Keep the pictures out. Write out every line of the listing exactly.

↓

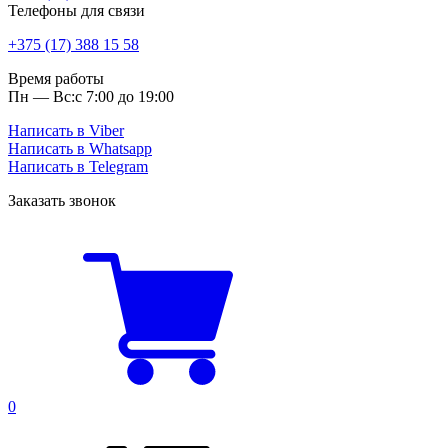
Телефоны для связи
+375 (17) 388 15 58
Время работы
Пн — Вс:
с 7:00 до 19:00
Написать в Viber
Написать в Whatsapp
Написать в Telegram
Заказать звонок
0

↑

• Response
Телефоны для связи
+375 (17) 388 15 58
Время работы
Пн — Вс:
с 7:00 до 19:00
Написать в Viber
Написать в Whatsapp
Написать в Telegram
Заказать звонок
0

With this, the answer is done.